Monday, Apr. 21, 1947

More Blessed to Give?

In the streets of Athens these days, people hail each other with a new greeting: "Yassou Truman"--(Health to Truman). But along with such exuberant gratitude for the U.S. President's promise of aid, some Greeks think they ought to beware of Americans bearing gifts.

The Greek Government itself, suddenly saved from ruin, was getting cocky. It liked U.S. assistance, but not the proposed U.S. supervision of that assistance. The crux was a U.S. plan to clean the Augean stable of Greece's economy, and, specifically, the U.S.'s intention to control what kind of goods the notoriously inefficient Greek Government ought to buy with the U.S. loan. Premier Demetrios Maximos and Foreign Minister Constantin Tsaldaris, in an interview with the New York Times, pointedly expressed their hope that the U.S. would restrict itself to an "advisory" role. In the past, the Government had persistently ignored any such advice offered by Britain, had imported picture magazines, chocolate, cosmetics and combs (now there are enough combs in the country to keep generations of Greek heads perfectly coiffed).

As he saw growing U.S. resentment of his attitude, Maximos hastily declared that he had no objections to import controls. Meanwhile, encouraged by the U.S. promise, the Government started an all-out offensive against the Communist-led guerrillas in Macedonia and Thessaly, throwing in an estimated 60,000 troops, naval and air units.

"We Won't Buckle Under." Uneasy gratitude was even more pronounced in well-off Turkey, which could afford pride more easily than Greece. There still was overwhelming sympathy for the U.S.; in a square at Izmir last week, Democratic Party Leader Celal Bayar was making a cautionary speech on the U.S. loan, when the S.S. Exchester let out a mighty whistle blast in the nearby harbor. Bayar interrupted his speech, turned toward the ship and saluted the U.S. flag, while his audience did the same.
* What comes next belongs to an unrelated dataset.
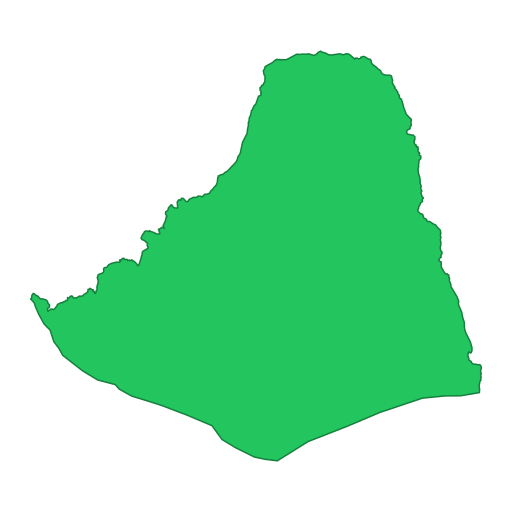 North Ambrym, Malampa, Vanuatu (orthographic projection)
{"feature_id": "77236927B87914906430322", "entity_name": "North Ambrym", "entity_type": "district", "adm_level": 2, "iso_a3": "VUT", "parent_name": "Vanuatu", "parent_adm1": "Malampa", "projection": "orthographic", "projection_center": [168.138, -16.178], "detail": "fine", "context": "isolated", "style": "filled", "palette": "green", "viewbox_px": 512, "rotation_deg": 0, "n_neighbors": 0, "source": "geoboundaries", "source_scale": "gbopen_adm2", "svg_char_len": 5958}
<svg xmlns="http://www.w3.org/2000/svg" viewBox="0 0 512 512"><path d="M479.4,392.6L479.6,389.2L479.1,385.7L480.0,381.3L480.8,380.3L480.9,379.6L480.6,378.7L481.2,377.2L480.7,376.2L480.7,375.2L481.1,374.3L481.2,373.4L480.5,371.3L481.3,368.2L481.1,366.5L480.5,365.2L479.6,364.6L478.2,364.9L476.0,364.2L474.3,364.3L472.0,363.4L471.2,361.5L469.0,360.1L468.8,359.4L468.9,358.9L467.9,355.6L468.1,353.8L468.9,351.9L469.4,352.2L469.0,352.5L469.6,352.5L470.5,353.0L471.3,352.5L472.0,350.5L471.9,347.4L470.4,342.0L466.0,333.2L464.9,330.2L464.5,327.9L464.2,322.0L462.8,317.9L461.6,311.9L458.7,305.2L458.4,303.1L458.7,301.6L458.4,300.2L456.8,296.4L451.0,286.7L450.8,284.3L449.3,280.5L449.6,278.2L448.8,277.3L448.8,275.3L448.6,275.0L447.5,274.5L447.2,273.9L445.9,274.0L444.5,272.7L441.4,267.3L441.1,261.8L439.4,261.1L438.8,260.4L439.5,258.6L441.2,257.0L440.9,256.2L441.0,255.3L442.1,253.1L441.7,251.6L440.9,250.8L440.3,248.7L440.2,247.4L440.8,245.1L440.8,242.9L441.0,242.6L440.4,240.7L440.4,239.3L440.9,237.2L440.2,235.3L440.8,234.0L440.5,231.1L440.0,229.8L437.5,227.5L435.8,225.1L432.9,223.7L429.7,221.5L427.7,221.5L426.9,220.9L426.4,219.4L425.9,219.0L424.3,218.4L423.7,217.6L422.9,215.0L422.2,214.1L420.3,213.6L418.6,212.0L417.6,210.1L418.5,208.6L418.8,206.5L419.8,205.1L420.6,203.0L422.5,201.4L422.2,199.9L422.5,198.9L423.1,198.6L423.3,197.7L422.0,196.4L420.9,192.7L421.9,190.9L421.2,189.9L420.7,188.1L421.2,186.1L420.2,183.5L420.1,179.8L419.7,177.2L418.3,172.7L418.2,170.5L418.1,168.7L418.7,166.5L418.5,165.6L419.1,160.2L420.6,158.9L420.9,157.0L420.6,155.9L419.1,155.0L419.2,154.1L419.7,153.4L419.4,152.6L418.7,152.3L418.0,151.1L417.9,149.8L418.3,149.0L417.8,146.8L417.3,146.6L416.6,147.0L416.1,146.3L416.2,145.1L415.0,144.6L414.1,142.7L414.4,141.9L414.1,141.3L414.3,140.2L414.8,139.9L414.9,136.8L413.1,135.0L411.9,135.2L411.1,134.8L408.2,134.3L407.0,133.4L406.6,132.2L407.0,130.7L407.7,129.9L410.0,128.8L410.1,126.8L411.3,125.4L410.9,122.3L411.4,120.1L410.8,118.6L409.5,117.7L405.8,113.7L405.7,112.6L403.9,108.1L402.5,102.7L401.6,100.3L401.5,99.3L400.0,98.3L399.4,97.4L399.3,95.3L398.1,94.0L397.6,91.7L396.8,91.1L396.4,90.3L396.4,89.7L395.0,88.8L394.5,88.1L395.0,87.2L393.6,85.3L392.3,82.7L392.6,80.1L391.9,78.4L391.8,76.9L390.9,75.5L389.5,75.2L385.4,75.1L383.1,74.3L382.0,73.6L380.5,70.7L379.5,69.8L377.8,68.8L376.2,67.1L372.4,64.3L371.4,62.6L371.1,60.6L370.4,59.4L368.9,59.2L367.4,58.5L365.4,57.1L363.4,56.4L360.9,57.2L360.7,58.0L360.1,58.5L359.0,58.8L358.0,58.6L356.8,58.0L355.8,58.0L354.8,59.1L349.7,54.6L348.2,53.9L345.9,53.8L343.6,54.8L339.8,53.8L331.7,55.0L328.8,54.8L325.6,53.1L322.4,52.2L320.6,51.2L317.9,52.5L317.0,53.8L314.5,55.2L313.0,55.2L309.8,54.1L307.8,53.9L306.8,54.2L302.0,54.1L299.4,54.5L297.6,54.2L296.5,54.3L287.4,59.2L285.1,59.9L283.3,59.6L282.0,59.7L281.6,60.0L279.8,59.4L278.6,59.9L277.3,59.3L276.3,59.5L273.6,61.4L272.8,62.4L266.3,65.9L265.0,66.9L264.7,68.5L263.3,71.0L264.0,74.3L264.4,75.3L265.0,75.7L264.9,80.9L264.5,82.2L263.5,83.6L263.4,84.8L262.1,85.2L261.6,85.6L261.4,86.6L260.0,87.7L260.1,90.3L261.2,91.5L260.7,93.5L261.1,94.7L260.5,95.5L258.5,96.2L255.9,103.9L253.9,106.1L252.3,109.9L251.5,110.6L250.6,115.1L249.2,118.1L249.1,120.7L248.4,122.1L248.3,126.1L247.7,128.1L247.0,133.6L242.5,142.4L240.5,152.1L240.0,153.8L237.9,156.9L237.2,159.7L235.9,162.1L227.5,171.1L224.6,172.7L223.4,174.2L221.3,174.6L218.3,176.0L218.4,176.9L217.8,177.4L217.2,182.7L216.2,185.1L214.0,187.4L212.8,189.1L210.7,191.0L209.8,192.7L208.8,193.6L206.5,194.3L205.0,194.2L204.0,194.9L202.6,196.7L199.5,196.1L197.9,196.2L196.2,197.5L193.3,197.3L191.5,198.4L190.3,198.6L188.8,199.9L188.1,201.2L186.9,201.8L185.0,200.6L184.5,199.6L183.1,198.4L182.3,198.2L181.4,198.5L181.0,199.1L180.8,200.2L180.3,200.3L179.5,199.8L178.5,200.0L177.2,202.1L177.6,206.5L177.4,208.0L175.3,208.0L173.9,207.6L172.9,206.9L172.6,205.9L171.8,205.0L171.2,204.8L170.8,205.1L168.3,208.1L168.2,209.4L167.7,210.4L165.8,211.8L165.5,213.0L165.6,214.2L166.7,215.7L166.9,216.6L166.3,216.9L165.3,221.1L163.1,225.5L164.0,228.1L162.6,227.4L161.6,227.4L160.4,228.6L158.5,229.3L158.6,230.0L159.2,230.3L159.2,231.7L159.8,232.5L159.6,233.7L157.7,234.1L156.6,234.0L153.9,232.5L150.6,231.4L149.3,230.7L148.8,231.6L147.3,231.1L145.4,231.0L144.2,232.0L143.8,233.5L142.9,234.0L141.0,238.1L141.9,239.5L144.5,240.6L145.3,241.3L145.8,242.0L147.3,242.9L147.5,243.6L147.1,245.1L148.1,247.5L147.6,248.5L143.0,251.2L142.3,252.1L142.0,255.1L141.5,256.1L141.1,258.1L138.9,264.8L138.3,265.7L137.4,265.2L137.2,264.5L135.1,262.2L133.6,261.0L132.1,260.5L131.8,259.9L130.7,260.5L129.9,260.5L129.2,260.0L127.8,260.6L127.2,259.6L126.7,259.4L124.7,259.5L123.8,258.3L122.2,258.5L121.8,259.6L119.6,260.1L119.6,260.5L120.6,260.9L120.1,261.7L119.1,262.3L116.4,262.1L111.7,263.3L108.7,264.7L106.9,267.1L105.9,267.5L104.6,267.6L103.8,268.3L103.5,269.6L103.8,270.6L103.5,272.3L102.4,273.1L98.3,274.6L97.3,277.5L98.3,281.7L96.9,286.9L97.1,289.4L96.3,290.7L95.9,292.8L95.0,293.4L94.6,293.1L94.5,291.9L94.1,291.3L92.8,291.0L93.1,289.8L91.6,289.5L90.6,288.6L89.9,288.4L89.3,289.3L88.2,289.3L87.6,291.9L86.6,292.9L83.9,294.5L83.1,295.5L82.0,296.2L79.2,296.1L77.7,297.3L75.9,297.9L73.6,298.0L72.3,296.2L71.5,295.9L70.8,296.4L70.3,296.3L69.4,297.7L68.8,298.2L67.6,297.7L67.4,300.3L66.7,300.6L65.9,300.5L64.4,301.7L63.6,301.7L62.3,302.9L61.4,302.6L58.4,303.9L57.4,304.6L56.9,306.1L54.1,309.3L53.5,309.7L52.5,309.1L50.8,309.1L48.1,311.3L47.8,311.1L47.5,308.4L49.1,307.7L49.6,305.9L49.4,304.8L47.9,303.1L47.5,301.4L46.4,300.2L44.7,299.4L43.1,299.0L40.5,298.8L39.3,297.9L38.0,296.2L35.9,295.3L34.1,293.7L33.2,293.5L32.4,294.6L31.9,295.3L31.5,298.3L30.7,299.0L34.1,302.7L35.7,307.3L38.7,314.2L44.1,324.0L50.1,330.1L53.8,341.6L59.0,348.5L62.7,355.3L82.4,370.7L97.7,380.0L115.3,384.6L119.2,389.1L131.5,396.0L160.6,405.1L186.7,415.0L212.0,425.7L222.0,439.5L235.9,447.9L254.3,457.0L265.0,459.3L277.3,460.8L308.0,441.6L347.1,426.3L380.0,412.4L422.2,398.2L445.2,395.9L460.6,395.8L479.4,392.6Z" fill="#22c55e" stroke="#15803d" stroke-width="1.5"/></svg>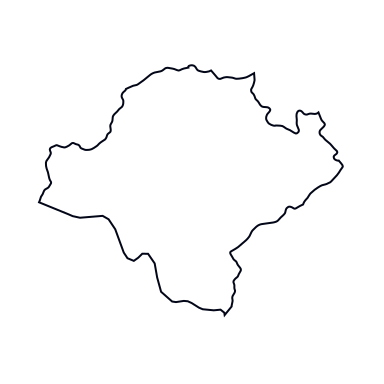 the border of Toplicki, rotated 352°
{"feature_id": "SRB-835", "entity_name": "Toplicki", "entity_type": "District", "adm_level": 1, "iso_a3": "SRB", "parent_name": "Republic of Serbia", "parent_adm1": "", "projection": "mercator", "projection_center": [21.443, 43.114], "detail": "fine", "context": "isolated", "style": "outline", "palette": "ink", "viewbox_px": 384, "rotation_deg": 352, "n_neighbors": 0, "source": "natural_earth", "source_scale": "10m", "svg_char_len": 5454}
<svg xmlns="http://www.w3.org/2000/svg" viewBox="0 0 384 384"><g transform="rotate(352 192 192)"><path d="M66.6,196.9L39.1,180.9L40.0,179.4L41.8,175.7L43.8,173.4L45.3,170.8L45.9,169.9L47.0,169.0L49.5,168.0L50.1,167.7L50.9,167.1L53.5,163.9L53.7,163.4L53.8,162.6L53.6,162.0L53.0,160.5L52.7,159.3L52.5,158.0L52.1,152.5L51.3,148.5L51.1,146.0L51.3,143.6L51.5,142.4L52.2,141.0L55.3,137.7L57.2,134.9L57.6,133.9L57.6,133.0L57.2,131.4L57.1,130.2L57.4,129.4L58.0,128.7L59.2,128.1L62.0,127.4L63.5,126.9L64.5,126.8L65.0,127.0L67.7,128.5L69.2,129.2L71.7,130.1L72.8,130.1L74.4,129.7L77.0,128.7L79.6,127.1L80.2,126.9L81.0,126.9L81.6,127.1L83.6,128.4L85.7,129.3L86.2,129.6L86.6,130.1L87.0,130.6L87.8,132.7L88.4,133.3L89.0,133.7L91.3,135.0L92.1,135.4L93.4,135.7L96.0,135.9L97.3,135.8L98.6,135.6L101.0,134.7L103.3,133.6L104.8,132.8L106.8,131.2L108.4,130.2L110.4,129.2L113.0,128.0L113.4,127.7L114.2,126.9L114.9,125.9L115.8,124.0L116.4,123.1L117.2,122.5L118.8,121.6L119.5,121.1L119.9,120.4L120.1,119.5L120.2,118.5L120.2,115.8L120.3,115.1L120.5,114.4L120.8,113.8L122.6,111.4L123.0,110.6L123.3,109.6L124.0,106.6L124.4,105.9L124.8,105.3L125.9,104.2L129.1,101.9L131.4,99.8L133.7,98.4L134.5,97.9L135.1,97.2L135.6,96.4L136.0,95.5L136.3,94.5L136.7,92.2L136.6,91.3L135.7,88.7L135.6,87.8L135.7,87.0L135.9,86.2L136.5,85.1L137.2,84.2L138.2,83.4L139.6,82.5L140.4,81.8L140.8,81.2L140.9,80.8L143.8,79.9L148.5,78.6L152.1,78.3L153.5,77.8L159.8,74.5L166.7,70.3L168.0,69.6L169.6,69.0L171.5,68.5L176.6,68.2L177.8,68.1L179.0,67.8L180.3,67.2L182.4,66.0L183.0,65.7L183.9,65.6L184.8,65.6L185.5,65.7L189.9,67.1L191.6,67.8L194.1,69.2L195.5,69.8L196.3,69.8L197.2,69.6L199.1,69.0L201.2,68.6L204.0,68.4L205.7,68.3L205.6,67.9L205.8,67.3L206.5,66.7L207.5,66.5L208.6,66.4L209.7,66.5L210.5,66.8L211.3,67.1L212.1,67.8L212.8,68.7L214.0,71.4L214.4,71.9L214.7,72.3L215.8,73.0L217.8,73.9L220.3,74.8L221.3,75.0L222.4,75.1L224.7,75.0L225.8,74.9L227.8,74.3L231.2,79.6L233.1,82.7L233.9,83.4L234.8,83.8L235.9,83.9L239.3,83.1L241.5,83.0L242.6,83.1L243.6,83.3L247.1,84.2L248.1,84.5L250.8,85.8L252.0,86.1L254.4,86.3L258.2,86.3L260.7,86.1L262.0,85.9L264.3,85.2L270.0,83.0L269.6,89.3L269.4,90.4L268.5,92.7L267.4,95.0L266.5,96.4L265.2,98.1L264.8,98.8L264.7,99.5L264.7,100.5L264.8,101.2L265.2,101.9L266.5,103.6L266.8,104.3L267.3,105.9L267.7,108.1L268.0,108.9L268.5,109.6L269.9,111.4L270.6,112.8L271.4,114.7L271.7,115.3L272.6,116.5L273.1,117.0L273.8,117.4L274.6,117.7L277.7,118.4L278.7,118.7L279.3,119.0L279.8,119.4L280.5,120.2L280.9,121.0L280.9,121.6L280.6,122.3L279.8,123.3L277.7,125.1L277.0,125.9L276.2,127.4L275.9,128.1L275.7,129.1L275.6,130.1L275.8,131.1L276.3,132.4L277.1,134.1L277.6,134.8L278.3,135.4L279.9,136.6L280.9,137.1L281.9,137.6L283.2,137.9L283.9,137.9L284.3,137.8L288.6,138.6L289.8,139.0L290.7,139.3L291.9,140.2L293.2,141.4L294.3,142.4L297.6,144.4L301.2,147.4L302.0,147.9L302.7,148.4L303.7,148.5L304.2,148.4L305.0,147.9L305.6,147.5L306.0,147.0L306.3,146.4L306.4,145.7L306.4,145.1L306.0,143.5L305.4,141.1L305.2,140.1L305.2,139.1L305.3,138.0L305.8,135.4L306.0,131.6L306.2,130.4L306.5,129.2L306.8,128.6L307.8,127.1L308.6,126.6L309.2,126.4L309.9,126.4L310.9,126.7L311.7,127.3L312.4,128.2L313.4,129.7L313.9,130.3L314.5,130.7L315.7,131.2L316.6,131.3L318.7,130.9L319.7,130.8L320.7,130.9L324.0,131.7L324.8,131.8L325.6,131.8L326.4,131.7L327.3,131.4L328.3,130.8L329.9,137.4L330.3,138.7L330.9,139.8L332.6,142.2L332.9,143.1L332.9,143.9L332.6,144.4L332.0,145.2L331.2,145.9L328.6,147.8L327.4,148.8L327.0,149.5L326.7,150.2L326.6,151.1L326.6,152.0L326.9,152.9L327.3,153.8L329.3,155.7L330.7,158.0L331.5,159.1L335.3,163.3L336.1,164.4L338.8,168.6L341.1,171.5L341.3,172.0L341.4,172.6L341.3,173.2L340.8,173.9L340.3,174.4L338.3,175.5L337.8,175.9L337.3,176.6L337.2,177.5L337.3,178.4L337.8,179.4L338.7,180.2L339.5,180.7L340.4,181.1L341.3,181.4L341.7,181.3L343.6,184.3L344.6,186.1L344.8,187.0L344.9,187.5L344.5,188.4L342.3,190.7L340.1,193.3L337.8,195.6L331.3,200.9L330.2,201.6L326.4,202.8L325.3,203.0L321.8,203.4L320.1,203.9L317.7,204.9L313.9,206.8L309.9,209.4L308.9,210.1L307.6,211.5L305.5,214.0L303.4,215.7L301.9,217.2L300.8,218.8L300.3,219.8L297.1,220.8L294.4,221.9L293.0,222.5L292.4,222.7L291.8,222.8L291.4,222.8L290.8,222.6L288.6,220.9L287.1,220.2L286.5,220.1L285.6,220.1L285.0,220.3L283.8,221.0L283.2,221.5L282.8,222.1L282.4,222.8L281.4,225.4L281.0,226.0L280.4,226.6L279.2,227.6L276.3,229.6L273.3,232.1L272.3,232.7L271.5,233.0L270.7,233.2L269.4,233.4L268.0,233.5L256.7,233.5L255.3,233.6L254.0,233.9L252.6,234.4L251.1,235.2L250.2,235.8L246.7,238.4L245.9,239.2L245.2,240.1L243.3,243.0L242.5,244.1L240.6,245.9L238.8,247.3L229.9,253.0L226.9,254.4L222.5,256.2L221.9,256.6L221.5,257.0L221.4,257.6L221.4,258.3L221.7,259.3L222.7,261.6L223.8,264.4L224.4,265.2L226.0,266.9L226.3,267.5L227.0,270.0L227.4,270.9L229.1,273.8L229.5,274.7L229.6,275.6L229.4,276.5L229.1,277.0L227.4,279.2L226.8,280.0L225.9,281.6L225.5,282.1L224.9,282.6L223.4,283.5L222.3,284.3L221.3,285.3L220.7,286.1L220.6,286.7L220.5,287.3L220.9,289.2L221.0,290.1L220.6,292.9L220.6,293.8L220.9,295.6L220.7,296.5L220.2,297.6L217.8,300.6L217.3,301.7L217.1,302.6L217.1,305.0L216.9,306.0L215.4,310.2L215.3,310.9L207.2,318.4L207.2,316.0L203.9,312.5L197.1,312.2L186.3,309.6L182.8,307.5L176.2,301.9L172.6,299.6L168.7,298.7L160.8,298.8L157.1,297.7L147.5,286.5L145.6,271.8L145.1,257.5L139.9,247.1L134.2,246.2L129.6,249.6L124.8,252.1L118.9,248.6L116.0,242.5L110.8,218.2L105.6,207.4L100.2,203.2L77.5,201.9L70.5,199.3L66.6,196.9Z" fill="none" stroke="#020617" stroke-width="2"/></g></svg>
Said one Turkish editor: "We know that Truman and Vandenberg are battling for us and humanity. . . . But we must achieve democracy in our own way." Said a businessman: "Your dollars won't make us knuckle down any more than Russian threats." An aging Turkish intellectual summed up the situation confronting the U.S.'s new foreign policy: "It is difficult to give gracefully, and even more difficult to receive gracefully."